Rechtgeleide Kaliefen – Hazrat Umar ibn al-Khaṭṭāb (ra) & leiding van Zijne Heiligheid (aba) met betrekking tot de Ramadan en het beschermen van ons nageslacht tegen geestelijke kwalen van de samenleving
Na het reciteren van Tashahhud, Ta’awwudh en Surah al-Fatihah zei Hazrat Mirza Masroor Ahmad (aba) dat hij verder zou gaan met het belichten van incidenten uit het leven van Hazrat Umar (ra).

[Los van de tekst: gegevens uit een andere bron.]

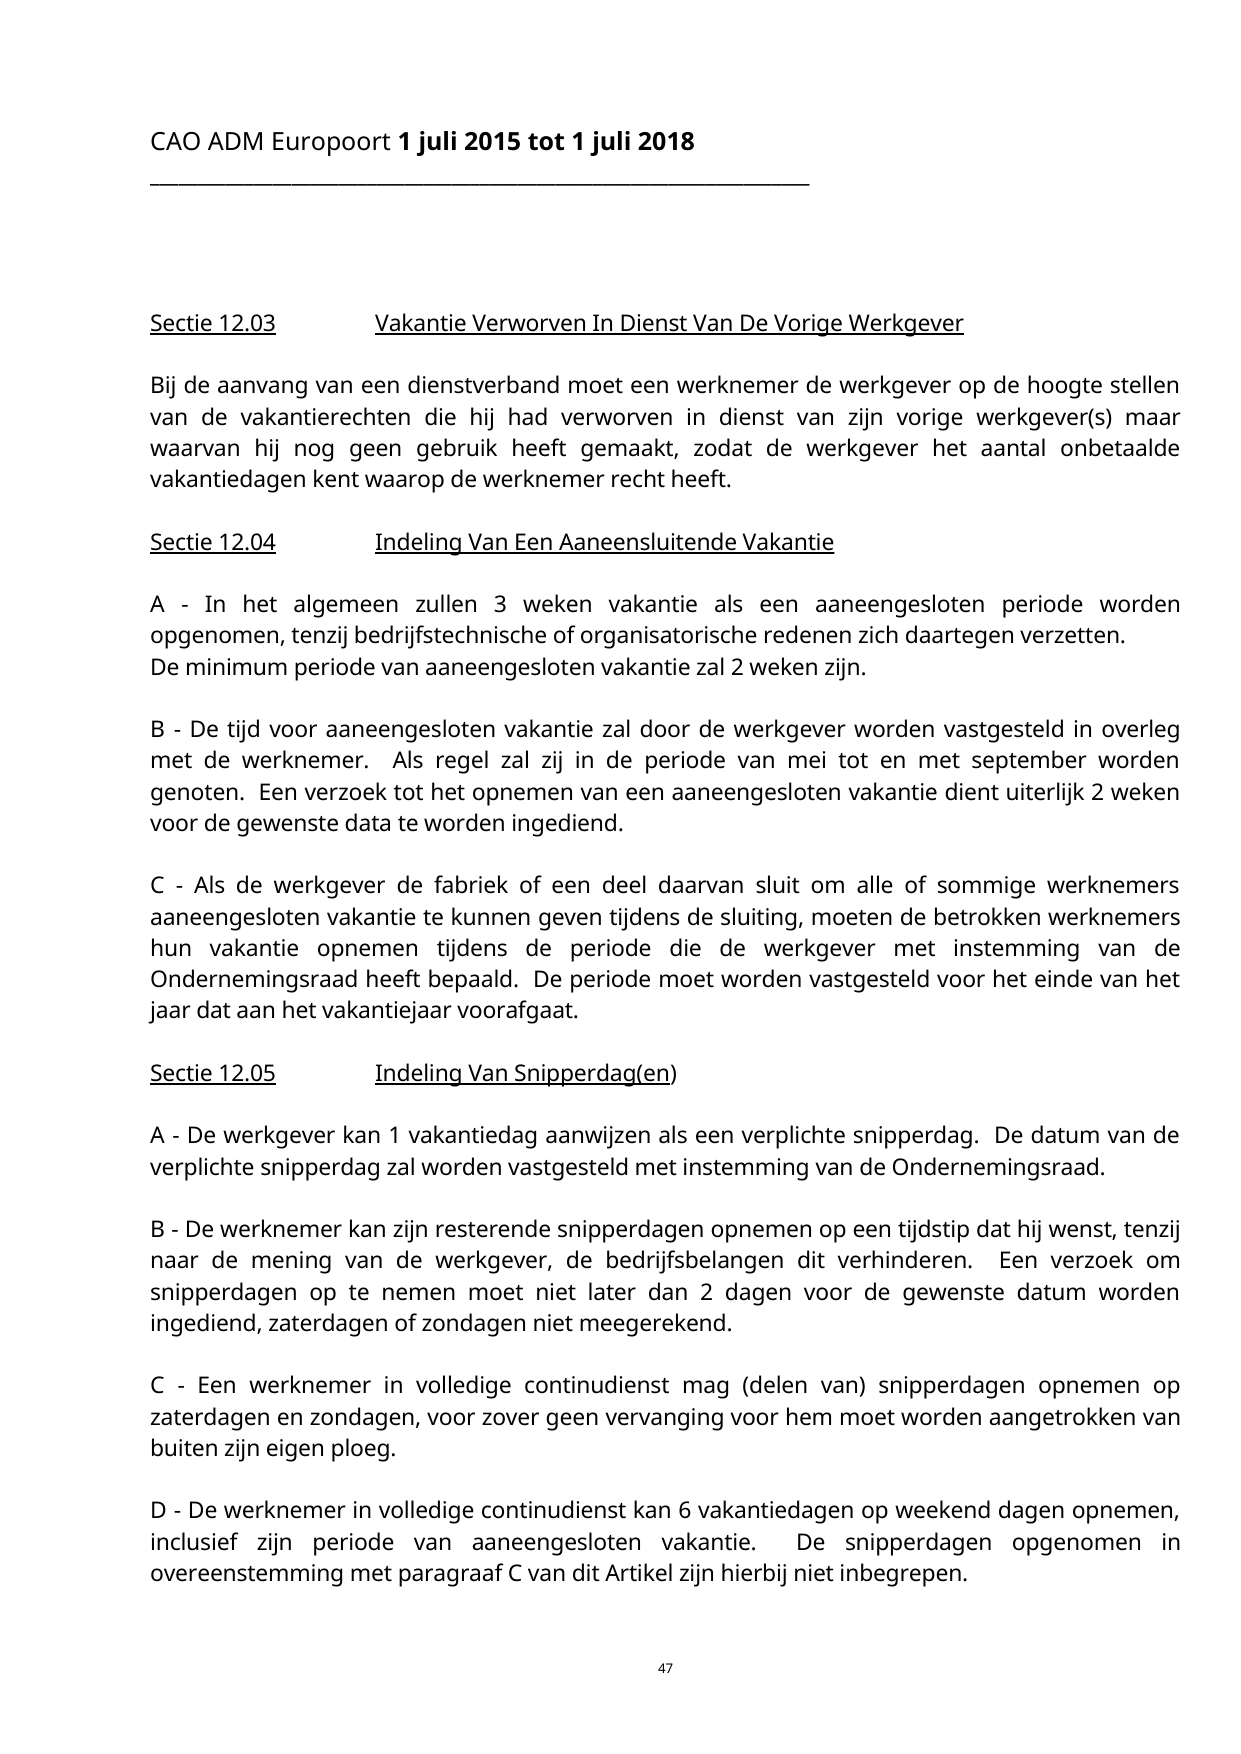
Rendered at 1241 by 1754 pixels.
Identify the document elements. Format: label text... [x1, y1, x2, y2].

text B - De werknemer kan zijn resterende snipperdagen opnemen op een tijdstip dat hij wenst, tenzij naar de mening van de werkgever, de bedrijfsbelangen dit verhinderen. Een verzoek om snipperdagen op te nemen moet niet later dan 2 dagen voor de gewenste datum worden ingediend, zaterdagen of zondagen niet meegerekend. [150, 1213, 1181, 1338]
text Sectie 12.03 Vakantie Verworven In Dienst Van De Vorige Werkgever [150, 307, 1181, 338]
text D - De werknemer in volledige continudienst kan 6 vakantiedagen op weekend dagen opnemen, inclusief zijn periode van aaneengesloten vakantie. De snipperdagen opgenomen in overeenstemming met paragraaf C van dit Artikel zijn hierbij niet inbegrepen. [150, 1494, 1181, 1588]
text De minimum periode van aaneengesloten vakantie zal 2 weken zijn. [150, 651, 1181, 682]
text C - Als de werkgever de fabriek of een deel daarvan sluit om alle of sommige werknemers aaneengesloten vakantie te kunnen geven tijdens de sluiting, moeten de betrokken werknemers hun vakantie opnemen tijdens de periode die de werkgever met instemming van de Ondernemingsraad heeft bepaald. De periode moet worden vastgesteld voor het einde van het jaar dat aan het vakantiejaar voorafgaat. [150, 869, 1181, 1026]
text Sectie 12.04 Indeling Van Een Aaneensluitende Vakantie [150, 526, 1181, 557]
text C - Een werknemer in volledige continudienst mag (delen van) snipperdagen opnemen op zaterdagen en zondagen, voor zover geen vervanging voor hem moet worden aangetrokken van buiten zijn eigen ploeg. [150, 1369, 1181, 1463]
text A - In het algemeen zullen 3 weken vakantie als een aaneengesloten periode worden opgenomen, tenzij bedrijfstechnische of organisatorische redenen zich daartegen verzetten. [150, 588, 1181, 651]
text Sectie 12.05 Indeling Van Snipperdag(en) [150, 1057, 1181, 1088]
text A - De werkgever kan 1 vakantiedag aanwijzen als een verplichte snipperdag. De datum van de verplichte snipperdag zal worden vastgesteld met instemming van de Ondernemingsraad. [150, 1119, 1181, 1182]
text Bij de aanvang van een dienstverband moet een werknemer de werkgever op de hoogte stellen van de vakantierechten die hij had verworven in dienst van zijn vorige werkgever(s) maar waarvan hij nog geen gebruik heeft gemaakt, zodat de werkgever het aantal onbetaalde vakantiedagen kent waarop de werknemer recht heeft. [150, 369, 1181, 494]
text B - De tijd voor aaneengesloten vakantie zal door de werkgever worden vastgesteld in overleg met de werknemer. Als regel zal zij in de periode van mei tot en met september worden genoten. Een verzoek tot het opnemen van een aaneengesloten vakantie dient uiterlijk 2 weken voor de gewenste data te worden ingediend. [150, 713, 1181, 838]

Een felle tegenstander accepteert de islam
Zijne Heiligheid (aba) citeerde de Tweede Kalief (ra) met betrekking tot het incident van Hazrat Umar’s (ra) aanvaarding van de Islam. Hij schreef dat Hazrat Umar (ra) vóór zijn aanvaarding van de Islam een felle tegenstander van de Islam was, en op een dag besloot dat hij de stichter van de Islam, de Heilige Profeet Mohammed (s) zou gaan vermoorden. Daarom vertrok hij op een dag naar de Heilige Profeet (s) met slechte bedoelingen. Onderweg zag iemand hem echter en vertelde hem dat zijn eigen zus de Islam had aanvaard. Toen maakte Hazrat Umar (ra) een omweg naar het huis van zijn zus. Toen hij bij de deur aankwam, hoorde hij dat de Heilige Koran werd gereciteerd. Hij klopte en zijn zwager deed de deur open. Hazrat Umar (ra) vroeg wat hij had gehoord, maar ze probeerden het te verbergen. Uit zijn woede hief Hazrat Umar (ra) zijn hand op om zijn zwager te slaan, maar terwijl hij op het punt stond hem te slaan, kwam de zus van Hazrat Umar’s (ra) tussen hen in, en zo sloeg hij haar per ongeluk.
Toen hij zag dat hij zijn zus had geslagen, bekoelde Hazrat Umar’s (ra) woede en kreeg hij berouw. Hij vroeg toen om te zien wat er werd gereciteerd. Zijn zus zei hem eerst de wassing uit te voeren, waarna de verzen van de Koran aan hem werden gepresenteerd. Toen hij ze hoorde, veranderde zijn hart en verkondigde hij zijn geloof in de Islam.
Hazrat Umar (ra) vroeg toen waar de Heilige Profeet (s) verbleef en ging naar hem toe. Bij aankomst adviseerden de Metgezellen (ra) de Heilige Profeet (s) hem niet binnen te laten, want ze wisten van zijn vijandigheid. Hazrat Hamza (ra) zei dat hij wel binnen gelaten kon worden en dat hij hem zal tegenhouden als hij iets kwaads van plan was. De Heilige Profeet (s) stond Hazrat ‘Umar (ra) ook toe om binnen te komen, en vroeg hem hoe lang hij zich tegen hen zou verzetten. Hierop verklaarde Hazrat Umar (ra) dat hij de Islam heeft aanvaard. Na dit gehoord te hebben, riepen de metgezellen luidkeels, ‘Allahu Akbar!’ Allah is de grootste)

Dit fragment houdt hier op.